MI ABUELO CIRILO FUNAMBULISTA (MICRORRELATO)
El circo Topacio había adquirido merecida fama de contar siempre con el elenco de artistas más extraordinario del mundo entero.
Mi abuelo Cirilo actuó en el circo Topacio durante tres años. Su número era uno de los de mayor riesgo y, por lo tanto, más admirado y aplaudido por los espectadores.
Mi abuelo, sobre un cable situado a diez metros de altura, saltaba a la comba y daba saltos mortales.
Un día, el ambicioso dueño de aquella afamada compañía circense tuvo la ocurrencia de proponerle a mi abuelo algo que nunca había hecho nadie antes: recorrer el grueso alambre saltando a la pata coja y, además, tocar el violín al mismo tiempo.
—No sé tocar ese instrumento —fue la única oposición que le hizo ese fabuloso familiar mío.
—Encargaré al violinista de la orquesta que te enseñe a tocarlo —solucionó el director del circo.
Mi abuelo aprendió con tanta rapidez a tocar aquel instrumento de cuatro cuerdas, que sorprendió a todos los que siguieron su evolución, y muy especialmente al que le había enseñado.
--Amigo, tienes el don de la música metido en tu cuerpo y en tu alma --reconoció admirado.
Cuando mi abuelo estuvo preparado, anunciaron su número catalogándolo como el más espectacular de cuantos se habían realizado nunca.
Como se había previsto, con aquel número circense-musical tan extraordinario, mi abuelo cosechó un éxito apoteósico. Habían vendido tantas entradas que casi había más espectadores de pie, que sentados.
Una vez terminado el espectáculo, el director del circo llamó a mi abuelo a su despacho para felicitarle personalmente, elogiarle y anunciarle un importante aumento de salario.
—Cirilo, es usted un genio, un artista prodigioso, ¡único! Todos los medios de comunicación del mundo entero hablarán de la proeza realizada por usted. Nos ha dejado a todos boquiabiertos de admiración.
Mi abuelo, sonriendo muy satisfecho le comunicó:
—Me alegra muchísimo que haya gustado tanto mi actuación. No podrán ni usted ni nadie más volver a vérmela realizar de nuevo. Me despido.
—Le triplicaré el sueldo que cobra ahora —creyendo el director del circo Topacio que iban por ahí los tiros.
Mi abuelo, se mantuvo sonriendo. Agitó la cabeza en sentido negativo y le respondió:
—No se trata de eso. Estoy contento con lo que me ha estado pagando usted. Se trata de que usted me ha ayudado a descubrir que, para lo que realmente sirvo es para tocar el violín y no para jugarme la vida sirviéndole emociones fuertes a la gente.

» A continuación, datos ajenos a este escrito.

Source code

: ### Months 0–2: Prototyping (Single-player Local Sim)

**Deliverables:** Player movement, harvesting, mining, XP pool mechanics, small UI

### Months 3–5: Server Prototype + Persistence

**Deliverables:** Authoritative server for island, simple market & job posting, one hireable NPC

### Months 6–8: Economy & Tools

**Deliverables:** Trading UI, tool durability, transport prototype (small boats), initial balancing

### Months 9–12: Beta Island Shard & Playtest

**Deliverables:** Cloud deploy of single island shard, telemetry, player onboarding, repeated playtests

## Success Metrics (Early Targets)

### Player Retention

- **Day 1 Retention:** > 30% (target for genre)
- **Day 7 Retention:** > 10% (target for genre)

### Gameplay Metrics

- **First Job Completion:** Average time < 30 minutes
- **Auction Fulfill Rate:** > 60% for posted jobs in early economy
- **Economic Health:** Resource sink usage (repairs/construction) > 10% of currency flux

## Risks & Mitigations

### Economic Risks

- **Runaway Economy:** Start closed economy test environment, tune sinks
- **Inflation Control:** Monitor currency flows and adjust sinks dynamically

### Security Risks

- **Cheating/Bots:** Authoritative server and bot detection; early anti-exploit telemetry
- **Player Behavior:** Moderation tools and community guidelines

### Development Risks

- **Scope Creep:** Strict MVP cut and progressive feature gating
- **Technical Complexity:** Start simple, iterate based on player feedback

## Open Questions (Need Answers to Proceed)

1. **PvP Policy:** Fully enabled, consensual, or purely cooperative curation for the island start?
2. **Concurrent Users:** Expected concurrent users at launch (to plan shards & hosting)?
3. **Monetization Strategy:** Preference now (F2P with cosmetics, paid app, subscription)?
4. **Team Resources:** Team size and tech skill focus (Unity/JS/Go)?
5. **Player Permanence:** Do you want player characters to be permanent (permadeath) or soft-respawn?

Y así fue como mi abuelo llegó a ser uno de los violinistas más famosos del planeta.
Advertencia: que nadie lo busque en Internet ni en la Wikipedia porque este prodigioso familiar mío, en un loable alarde de modestia, toda su vida actuó bajo un nombre que no era el suyo, conservando para siempre el anonimato.